An OpenAI representative did not immediately respond to a request for comment.
(Disclosure: Ziff Davis, the parent company of CNET, in 2025 filed a lawsuit against OpenAI, alleging that it infringed Ziff Davis’s copyrights in training and operating its AI systems.)
OpenAI was founded in 2015 by Elon Musk and current OpenAI CEO Sam Altman. (Musk left the company’s board in 2018 and later sued Altman, in a trial that ended in Altman’s favor Just last month.) In 2022 the company ChatGPT released, A generative AI chatbot based on large language modeling technology. Few applications have expanded as quickly as ChatGPT Hundreds of millions of users In record time, for many people it has become shorthand for AI-powered chatbots.
The IPO will be closely watched, as investors consider whether… Altman’s own warnings About the AI bubble is correct.
If OpenAI goes public, it will join a list of notable IPOs expected this year, including Musk’s SpaceX as well as Anthropic, OpenAI’s main AI competitor.
The rush toward IPOs partly shows how eager investors are to turn huge bets on artificial intelligence into profits, as companies seek to raise the huge sums they need to survive. AI is an expensive business, with costs dependent on the computing power needed to train large language models and the data centers, chips, and power infrastructure needed to run it.
An OpenAI IPO will be a pivotal, high-stakes event. Until now, the AI industry has been largely driven by speculation, with valuations tied more to future promises than current profits. Online tracker Frontier AI companies’ revenues and losses show that AI development has cost more than twice what it has generated so far, indicating billions of dollars in debt.
It’s difficult to pinpoint OpenAI’s debt precisely because it’s a private company. Some reports say that its partners and infrastructure supporters have treated it harshly $96 billion debt To support the construction of artificial intelligence, some estimates suggest that OpenAI has created $1.4 trillion in long-term computing and energy commitments.
Although widespread recognition of the OpenAI brand and products can generate strong investor demand and support higher stock prices, going public also exposes the company to scrutiny for high operating costs and lack of profitability.

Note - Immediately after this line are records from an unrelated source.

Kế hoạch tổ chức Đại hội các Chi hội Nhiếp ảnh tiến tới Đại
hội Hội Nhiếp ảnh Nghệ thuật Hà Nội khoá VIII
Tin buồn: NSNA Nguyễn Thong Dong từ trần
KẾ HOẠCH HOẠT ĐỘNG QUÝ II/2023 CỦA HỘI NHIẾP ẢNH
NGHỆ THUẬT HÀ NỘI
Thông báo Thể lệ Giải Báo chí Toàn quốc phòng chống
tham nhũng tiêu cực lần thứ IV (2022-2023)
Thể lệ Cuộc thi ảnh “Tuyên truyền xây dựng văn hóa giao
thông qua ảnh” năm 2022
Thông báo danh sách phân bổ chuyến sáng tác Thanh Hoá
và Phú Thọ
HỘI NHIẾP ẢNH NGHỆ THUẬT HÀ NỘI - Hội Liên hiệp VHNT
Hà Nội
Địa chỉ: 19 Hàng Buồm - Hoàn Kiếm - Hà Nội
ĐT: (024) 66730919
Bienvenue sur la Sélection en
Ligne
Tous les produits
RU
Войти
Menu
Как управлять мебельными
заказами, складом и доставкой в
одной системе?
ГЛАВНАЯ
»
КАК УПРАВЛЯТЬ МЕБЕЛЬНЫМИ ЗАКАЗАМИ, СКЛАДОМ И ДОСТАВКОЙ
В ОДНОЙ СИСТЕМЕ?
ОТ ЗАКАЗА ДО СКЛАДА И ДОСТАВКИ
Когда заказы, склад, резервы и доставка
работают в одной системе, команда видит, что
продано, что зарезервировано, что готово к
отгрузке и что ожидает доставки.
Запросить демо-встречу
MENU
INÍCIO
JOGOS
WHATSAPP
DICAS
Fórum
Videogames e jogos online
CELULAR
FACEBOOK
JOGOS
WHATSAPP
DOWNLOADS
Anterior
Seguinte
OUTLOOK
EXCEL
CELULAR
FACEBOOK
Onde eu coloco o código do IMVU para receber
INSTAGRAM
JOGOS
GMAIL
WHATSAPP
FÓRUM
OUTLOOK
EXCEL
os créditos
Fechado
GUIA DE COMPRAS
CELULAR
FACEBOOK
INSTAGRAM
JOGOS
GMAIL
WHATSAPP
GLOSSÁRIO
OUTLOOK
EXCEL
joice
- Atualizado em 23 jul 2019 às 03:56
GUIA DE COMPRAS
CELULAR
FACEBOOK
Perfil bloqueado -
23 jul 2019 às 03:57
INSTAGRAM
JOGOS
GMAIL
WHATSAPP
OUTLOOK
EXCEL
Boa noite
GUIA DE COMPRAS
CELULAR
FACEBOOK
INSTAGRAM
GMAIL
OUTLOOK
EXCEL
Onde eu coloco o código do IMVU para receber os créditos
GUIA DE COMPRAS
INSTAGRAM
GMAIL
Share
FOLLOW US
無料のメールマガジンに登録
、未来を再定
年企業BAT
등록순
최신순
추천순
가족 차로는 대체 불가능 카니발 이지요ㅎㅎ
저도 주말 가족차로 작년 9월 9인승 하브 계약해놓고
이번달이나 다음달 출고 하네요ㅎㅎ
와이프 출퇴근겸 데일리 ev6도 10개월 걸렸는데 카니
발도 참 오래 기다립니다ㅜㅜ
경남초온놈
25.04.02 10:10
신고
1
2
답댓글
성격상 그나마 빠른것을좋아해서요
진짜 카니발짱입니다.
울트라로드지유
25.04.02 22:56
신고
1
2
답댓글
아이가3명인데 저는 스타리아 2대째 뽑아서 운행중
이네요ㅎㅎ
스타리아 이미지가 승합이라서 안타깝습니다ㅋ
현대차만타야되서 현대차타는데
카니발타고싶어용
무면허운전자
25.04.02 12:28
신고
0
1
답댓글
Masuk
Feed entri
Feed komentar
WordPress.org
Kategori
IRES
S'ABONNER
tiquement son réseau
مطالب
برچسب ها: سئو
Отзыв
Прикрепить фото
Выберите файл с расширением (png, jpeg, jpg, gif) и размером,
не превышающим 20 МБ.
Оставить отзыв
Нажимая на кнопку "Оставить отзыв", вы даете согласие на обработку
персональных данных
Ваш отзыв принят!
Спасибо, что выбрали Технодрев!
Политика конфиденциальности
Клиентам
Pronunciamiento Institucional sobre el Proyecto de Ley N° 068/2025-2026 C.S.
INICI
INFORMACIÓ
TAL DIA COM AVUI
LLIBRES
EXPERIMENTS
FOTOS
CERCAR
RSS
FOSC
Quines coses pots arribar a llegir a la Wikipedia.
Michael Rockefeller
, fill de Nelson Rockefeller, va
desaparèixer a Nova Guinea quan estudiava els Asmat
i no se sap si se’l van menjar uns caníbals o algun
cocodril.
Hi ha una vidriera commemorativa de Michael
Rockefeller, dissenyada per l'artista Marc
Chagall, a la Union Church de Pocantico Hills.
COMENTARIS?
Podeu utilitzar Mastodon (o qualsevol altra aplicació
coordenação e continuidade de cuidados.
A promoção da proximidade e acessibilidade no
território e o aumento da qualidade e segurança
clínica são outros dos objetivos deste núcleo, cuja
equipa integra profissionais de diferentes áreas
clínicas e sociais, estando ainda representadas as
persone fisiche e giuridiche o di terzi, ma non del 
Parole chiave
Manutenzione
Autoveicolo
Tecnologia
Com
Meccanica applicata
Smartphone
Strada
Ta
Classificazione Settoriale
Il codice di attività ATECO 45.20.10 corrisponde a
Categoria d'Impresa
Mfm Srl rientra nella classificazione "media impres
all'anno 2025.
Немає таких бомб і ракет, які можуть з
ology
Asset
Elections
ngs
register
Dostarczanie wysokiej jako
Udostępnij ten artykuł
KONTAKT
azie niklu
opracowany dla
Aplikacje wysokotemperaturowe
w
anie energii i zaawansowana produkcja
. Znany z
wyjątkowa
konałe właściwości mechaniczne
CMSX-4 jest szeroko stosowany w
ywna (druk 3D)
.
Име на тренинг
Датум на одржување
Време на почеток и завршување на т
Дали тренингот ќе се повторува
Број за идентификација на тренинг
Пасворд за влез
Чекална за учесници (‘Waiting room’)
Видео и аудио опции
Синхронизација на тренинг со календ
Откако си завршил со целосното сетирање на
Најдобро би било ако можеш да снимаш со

Greater financial transparency will also subject OpenAI to increased regulatory oversight, which could expose legal, privacy, or copyright challenges.
Some critics point to a mismatch between optimistic predictions of AI growth and current economic realities. OpenAI’s IPO may require investors to price in significant future expansion despite these uncertainties. Overall, the IPO race could serve as a broader stress test to determine whether the AI industry is truly dependent on a sustainable business model.